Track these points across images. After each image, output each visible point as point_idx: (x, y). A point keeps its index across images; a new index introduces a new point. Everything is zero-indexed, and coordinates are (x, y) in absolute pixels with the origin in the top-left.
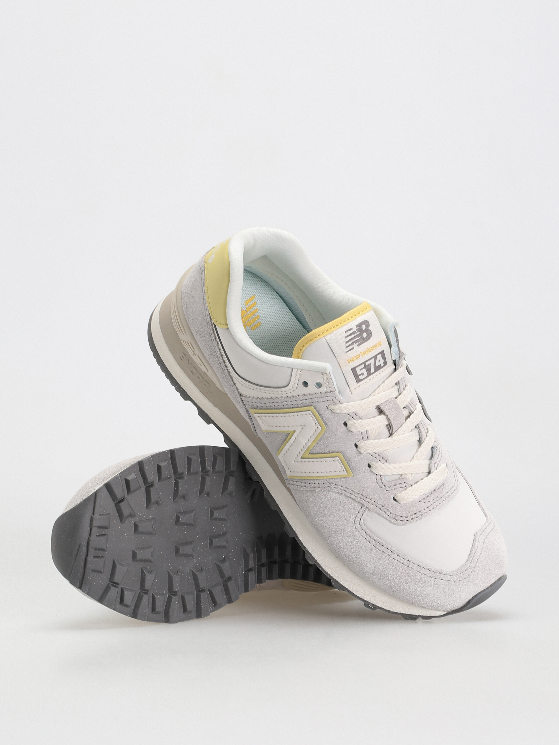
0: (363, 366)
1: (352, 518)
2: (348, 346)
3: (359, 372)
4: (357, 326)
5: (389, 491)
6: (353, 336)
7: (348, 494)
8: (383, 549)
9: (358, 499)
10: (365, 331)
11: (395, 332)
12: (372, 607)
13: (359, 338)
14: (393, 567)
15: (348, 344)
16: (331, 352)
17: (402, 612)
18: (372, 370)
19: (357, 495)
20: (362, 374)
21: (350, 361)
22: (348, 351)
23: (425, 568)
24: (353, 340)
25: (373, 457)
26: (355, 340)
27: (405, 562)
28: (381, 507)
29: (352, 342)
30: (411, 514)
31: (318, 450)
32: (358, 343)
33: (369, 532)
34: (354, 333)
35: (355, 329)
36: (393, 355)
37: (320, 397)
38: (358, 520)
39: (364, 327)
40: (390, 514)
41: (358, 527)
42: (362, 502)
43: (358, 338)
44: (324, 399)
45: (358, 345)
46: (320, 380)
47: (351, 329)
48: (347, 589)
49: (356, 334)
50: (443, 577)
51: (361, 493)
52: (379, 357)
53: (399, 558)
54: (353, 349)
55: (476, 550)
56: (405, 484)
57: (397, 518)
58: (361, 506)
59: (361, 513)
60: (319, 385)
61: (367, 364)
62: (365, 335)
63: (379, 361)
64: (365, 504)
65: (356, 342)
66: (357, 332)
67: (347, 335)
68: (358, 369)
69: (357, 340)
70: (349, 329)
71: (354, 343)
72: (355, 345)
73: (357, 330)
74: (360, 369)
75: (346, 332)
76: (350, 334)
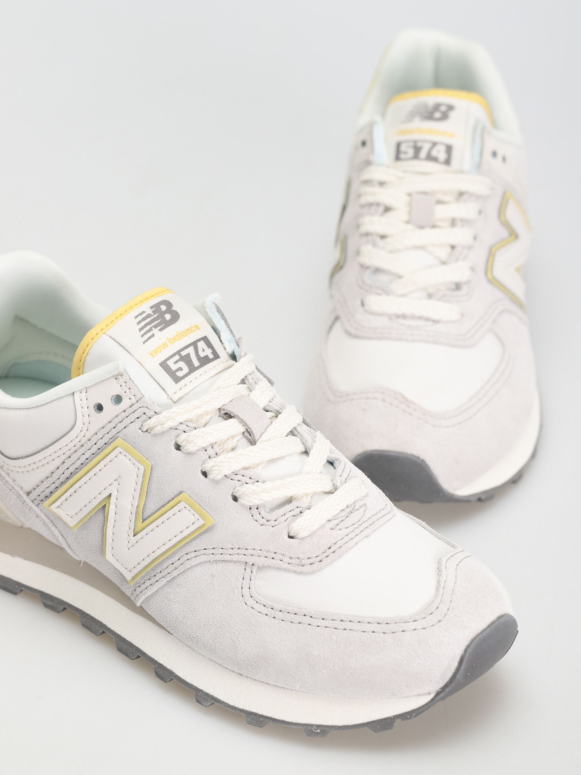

══════

EXERCISE AIM = Since the pictures are not wanted, give the material again exactly without them.

RESULT =
Track these points across images. After each image, output each visible point as point_idx: (x, y). A point keeps its index across images; a new index introduces a new point. Everything is zero-indexed, and coordinates are (x, y) in absolute pixels with the origin in the top-left.
0: (363, 366)
1: (352, 518)
2: (348, 346)
3: (359, 372)
4: (357, 326)
5: (389, 491)
6: (353, 336)
7: (348, 494)
8: (383, 549)
9: (358, 499)
10: (365, 331)
11: (395, 332)
12: (372, 607)
13: (359, 338)
14: (393, 567)
15: (348, 344)
16: (331, 352)
17: (402, 612)
18: (372, 370)
19: (357, 495)
20: (362, 374)
21: (350, 361)
22: (348, 351)
23: (425, 568)
24: (353, 340)
25: (373, 457)
26: (355, 340)
27: (405, 562)
28: (381, 507)
29: (352, 342)
30: (411, 514)
31: (318, 450)
32: (358, 343)
33: (369, 532)
34: (354, 333)
35: (355, 329)
36: (393, 355)
37: (320, 397)
38: (358, 520)
39: (364, 327)
40: (390, 514)
41: (358, 527)
42: (362, 502)
43: (358, 338)
44: (324, 399)
45: (358, 345)
46: (320, 380)
47: (351, 329)
48: (347, 589)
49: (356, 334)
50: (443, 577)
51: (361, 493)
52: (379, 357)
53: (399, 558)
54: (353, 349)
55: (476, 550)
56: (405, 484)
57: (397, 518)
58: (361, 506)
59: (361, 513)
60: (319, 385)
61: (367, 364)
62: (365, 335)
63: (379, 361)
64: (365, 504)
65: (356, 342)
66: (357, 332)
67: (347, 335)
68: (358, 369)
69: (357, 340)
70: (349, 329)
71: (354, 343)
72: (355, 345)
73: (357, 330)
74: (360, 369)
75: (346, 332)
76: (350, 334)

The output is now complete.